- **WORK TO BE COMPLETED**:
Reproduce verbatim the lines from the one containing "Tranquilidad financiera ante" through the one containing "irations + visualisation).", including both of those lines. Leave the pictures out of your answer.

WORKING DATA Block Start

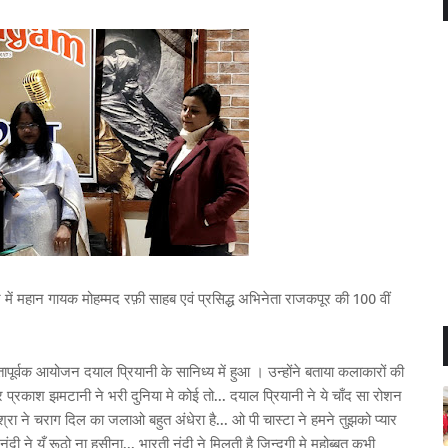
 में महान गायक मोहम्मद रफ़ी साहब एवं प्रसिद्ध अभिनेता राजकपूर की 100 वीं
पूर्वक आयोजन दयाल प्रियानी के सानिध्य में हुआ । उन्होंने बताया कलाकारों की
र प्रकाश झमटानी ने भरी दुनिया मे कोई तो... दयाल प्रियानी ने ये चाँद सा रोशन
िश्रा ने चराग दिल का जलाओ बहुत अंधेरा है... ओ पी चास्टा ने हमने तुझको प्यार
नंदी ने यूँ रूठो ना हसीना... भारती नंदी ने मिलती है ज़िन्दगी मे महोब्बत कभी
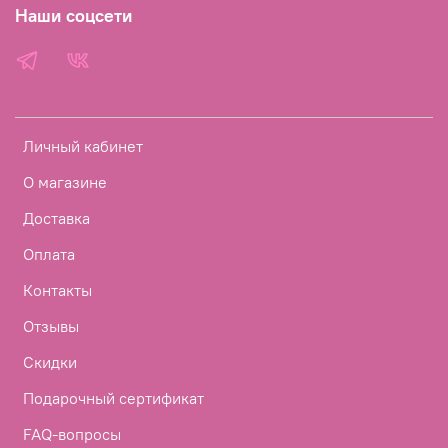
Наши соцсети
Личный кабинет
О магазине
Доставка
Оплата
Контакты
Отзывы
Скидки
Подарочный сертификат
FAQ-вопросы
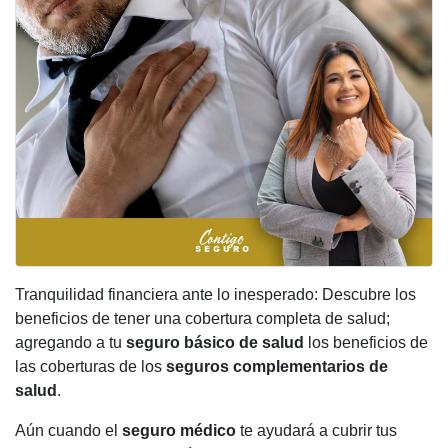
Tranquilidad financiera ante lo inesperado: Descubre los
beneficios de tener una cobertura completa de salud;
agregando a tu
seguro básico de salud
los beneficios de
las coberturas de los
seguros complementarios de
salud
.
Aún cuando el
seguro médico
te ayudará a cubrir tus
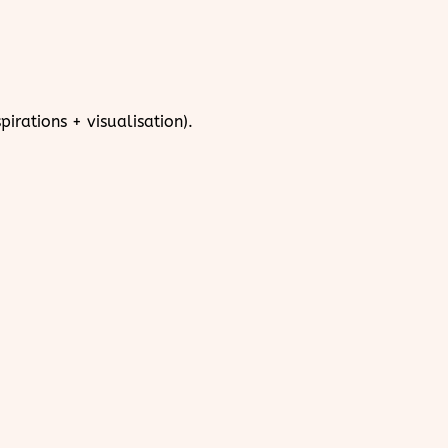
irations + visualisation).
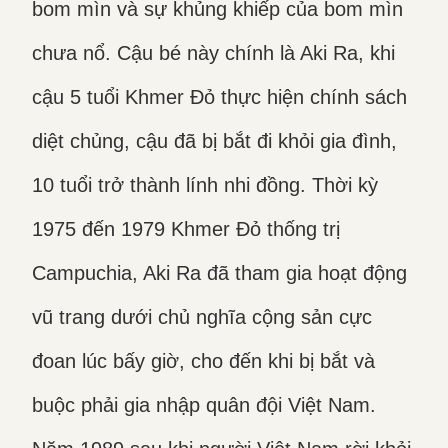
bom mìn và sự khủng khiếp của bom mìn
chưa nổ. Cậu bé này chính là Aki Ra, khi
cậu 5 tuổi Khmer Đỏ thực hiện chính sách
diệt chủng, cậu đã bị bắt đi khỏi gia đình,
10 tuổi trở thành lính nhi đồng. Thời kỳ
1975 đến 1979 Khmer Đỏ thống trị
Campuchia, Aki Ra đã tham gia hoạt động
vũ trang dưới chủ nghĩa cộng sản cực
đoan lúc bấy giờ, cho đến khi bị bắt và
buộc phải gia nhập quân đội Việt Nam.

WORKING DATA Block End
WORKING DATA Block Start

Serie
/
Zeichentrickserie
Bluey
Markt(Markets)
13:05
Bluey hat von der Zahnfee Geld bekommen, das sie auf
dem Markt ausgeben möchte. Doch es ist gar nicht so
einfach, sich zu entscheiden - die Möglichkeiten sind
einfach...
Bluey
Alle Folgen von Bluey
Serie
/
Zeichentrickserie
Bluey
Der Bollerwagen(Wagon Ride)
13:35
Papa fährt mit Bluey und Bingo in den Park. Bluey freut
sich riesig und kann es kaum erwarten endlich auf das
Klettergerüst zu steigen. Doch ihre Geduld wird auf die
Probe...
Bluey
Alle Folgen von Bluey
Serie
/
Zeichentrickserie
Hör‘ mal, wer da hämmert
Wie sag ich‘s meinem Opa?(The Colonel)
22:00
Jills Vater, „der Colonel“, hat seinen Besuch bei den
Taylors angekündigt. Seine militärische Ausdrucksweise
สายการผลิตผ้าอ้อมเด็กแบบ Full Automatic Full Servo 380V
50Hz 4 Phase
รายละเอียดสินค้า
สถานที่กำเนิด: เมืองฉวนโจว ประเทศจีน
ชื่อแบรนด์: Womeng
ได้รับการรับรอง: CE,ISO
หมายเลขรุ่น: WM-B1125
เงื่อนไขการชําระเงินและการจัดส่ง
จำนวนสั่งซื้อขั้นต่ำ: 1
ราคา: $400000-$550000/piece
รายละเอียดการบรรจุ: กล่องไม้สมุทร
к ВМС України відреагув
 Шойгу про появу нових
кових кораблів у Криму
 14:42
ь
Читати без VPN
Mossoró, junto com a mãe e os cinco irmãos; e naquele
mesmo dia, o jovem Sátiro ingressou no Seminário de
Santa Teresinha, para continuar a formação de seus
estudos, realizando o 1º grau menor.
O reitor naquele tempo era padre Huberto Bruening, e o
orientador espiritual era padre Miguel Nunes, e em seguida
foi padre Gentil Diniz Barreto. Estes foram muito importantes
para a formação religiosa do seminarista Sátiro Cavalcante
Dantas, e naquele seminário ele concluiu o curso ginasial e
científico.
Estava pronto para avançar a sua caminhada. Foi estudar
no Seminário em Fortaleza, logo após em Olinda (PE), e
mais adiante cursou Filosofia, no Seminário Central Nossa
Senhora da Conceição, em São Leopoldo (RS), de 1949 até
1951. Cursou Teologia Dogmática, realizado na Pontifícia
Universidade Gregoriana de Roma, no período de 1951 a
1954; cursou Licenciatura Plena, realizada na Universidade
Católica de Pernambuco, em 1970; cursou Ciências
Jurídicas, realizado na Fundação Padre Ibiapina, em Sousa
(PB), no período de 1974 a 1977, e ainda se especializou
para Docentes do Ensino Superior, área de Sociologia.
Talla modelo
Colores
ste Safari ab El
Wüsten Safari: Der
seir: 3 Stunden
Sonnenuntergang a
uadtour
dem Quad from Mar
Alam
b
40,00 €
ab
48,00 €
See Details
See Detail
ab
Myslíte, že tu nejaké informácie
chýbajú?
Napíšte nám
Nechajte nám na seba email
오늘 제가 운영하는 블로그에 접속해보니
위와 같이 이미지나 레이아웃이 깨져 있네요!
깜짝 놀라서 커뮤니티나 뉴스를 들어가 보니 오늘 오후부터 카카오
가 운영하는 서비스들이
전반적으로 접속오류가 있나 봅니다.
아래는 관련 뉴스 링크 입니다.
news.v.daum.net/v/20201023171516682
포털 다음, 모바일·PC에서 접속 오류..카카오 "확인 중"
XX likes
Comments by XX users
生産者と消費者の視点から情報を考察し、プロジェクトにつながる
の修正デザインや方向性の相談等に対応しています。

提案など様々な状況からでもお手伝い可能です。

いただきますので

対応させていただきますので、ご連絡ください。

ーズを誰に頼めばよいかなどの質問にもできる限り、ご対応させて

WORKING DATA Block End
WORKING DATA Block Start

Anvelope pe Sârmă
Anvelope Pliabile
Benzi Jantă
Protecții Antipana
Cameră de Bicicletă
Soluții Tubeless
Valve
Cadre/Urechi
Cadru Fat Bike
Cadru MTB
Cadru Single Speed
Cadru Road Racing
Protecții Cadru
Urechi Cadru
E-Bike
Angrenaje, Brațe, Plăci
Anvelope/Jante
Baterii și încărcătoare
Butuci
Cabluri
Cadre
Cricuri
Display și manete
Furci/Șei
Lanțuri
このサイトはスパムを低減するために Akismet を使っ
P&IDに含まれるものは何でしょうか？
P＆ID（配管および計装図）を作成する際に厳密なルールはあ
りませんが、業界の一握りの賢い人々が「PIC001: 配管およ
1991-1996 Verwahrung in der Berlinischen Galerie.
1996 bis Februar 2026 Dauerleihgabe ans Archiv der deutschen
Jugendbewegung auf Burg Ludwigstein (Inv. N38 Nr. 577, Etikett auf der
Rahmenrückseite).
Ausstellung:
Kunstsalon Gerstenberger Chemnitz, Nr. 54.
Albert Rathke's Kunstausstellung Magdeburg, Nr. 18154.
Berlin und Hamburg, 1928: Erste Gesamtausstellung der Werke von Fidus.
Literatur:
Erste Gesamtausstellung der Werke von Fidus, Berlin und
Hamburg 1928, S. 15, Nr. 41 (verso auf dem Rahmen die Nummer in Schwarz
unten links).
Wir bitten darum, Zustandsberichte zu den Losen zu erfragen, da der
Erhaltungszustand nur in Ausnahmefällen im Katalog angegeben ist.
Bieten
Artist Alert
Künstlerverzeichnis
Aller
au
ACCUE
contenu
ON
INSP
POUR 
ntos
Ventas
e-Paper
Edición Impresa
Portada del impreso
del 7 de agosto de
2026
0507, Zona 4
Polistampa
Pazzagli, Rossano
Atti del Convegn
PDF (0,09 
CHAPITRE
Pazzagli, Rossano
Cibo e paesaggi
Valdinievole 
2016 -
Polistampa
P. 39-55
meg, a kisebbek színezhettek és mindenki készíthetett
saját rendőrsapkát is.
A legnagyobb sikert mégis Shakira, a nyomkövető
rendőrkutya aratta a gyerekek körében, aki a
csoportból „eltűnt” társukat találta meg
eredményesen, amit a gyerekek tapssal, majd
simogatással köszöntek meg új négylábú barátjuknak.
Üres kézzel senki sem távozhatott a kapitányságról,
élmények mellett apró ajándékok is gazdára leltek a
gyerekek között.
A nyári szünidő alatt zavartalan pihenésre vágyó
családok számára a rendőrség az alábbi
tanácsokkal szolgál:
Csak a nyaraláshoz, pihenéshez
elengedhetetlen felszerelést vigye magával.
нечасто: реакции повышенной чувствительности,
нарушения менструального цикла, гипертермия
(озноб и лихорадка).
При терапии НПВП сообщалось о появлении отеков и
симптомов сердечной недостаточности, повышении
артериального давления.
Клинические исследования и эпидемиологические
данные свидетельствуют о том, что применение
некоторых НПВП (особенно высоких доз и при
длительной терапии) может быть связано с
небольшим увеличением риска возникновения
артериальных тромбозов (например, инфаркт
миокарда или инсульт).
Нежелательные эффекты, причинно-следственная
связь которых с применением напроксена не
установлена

WORKING DATA Block End

- **SOLUTION TO THE PROBLEM**:
Tranquilidad financiera ante lo inesperado: Descubre los
beneficios de tener una cobertura completa de salud;
agregando a tu
seguro básico de salud
los beneficios de
las coberturas de los
seguros complementarios de
salud
.
Aún cuando el
seguro médico
te ayudará a cubrir tus
irations + visualisation).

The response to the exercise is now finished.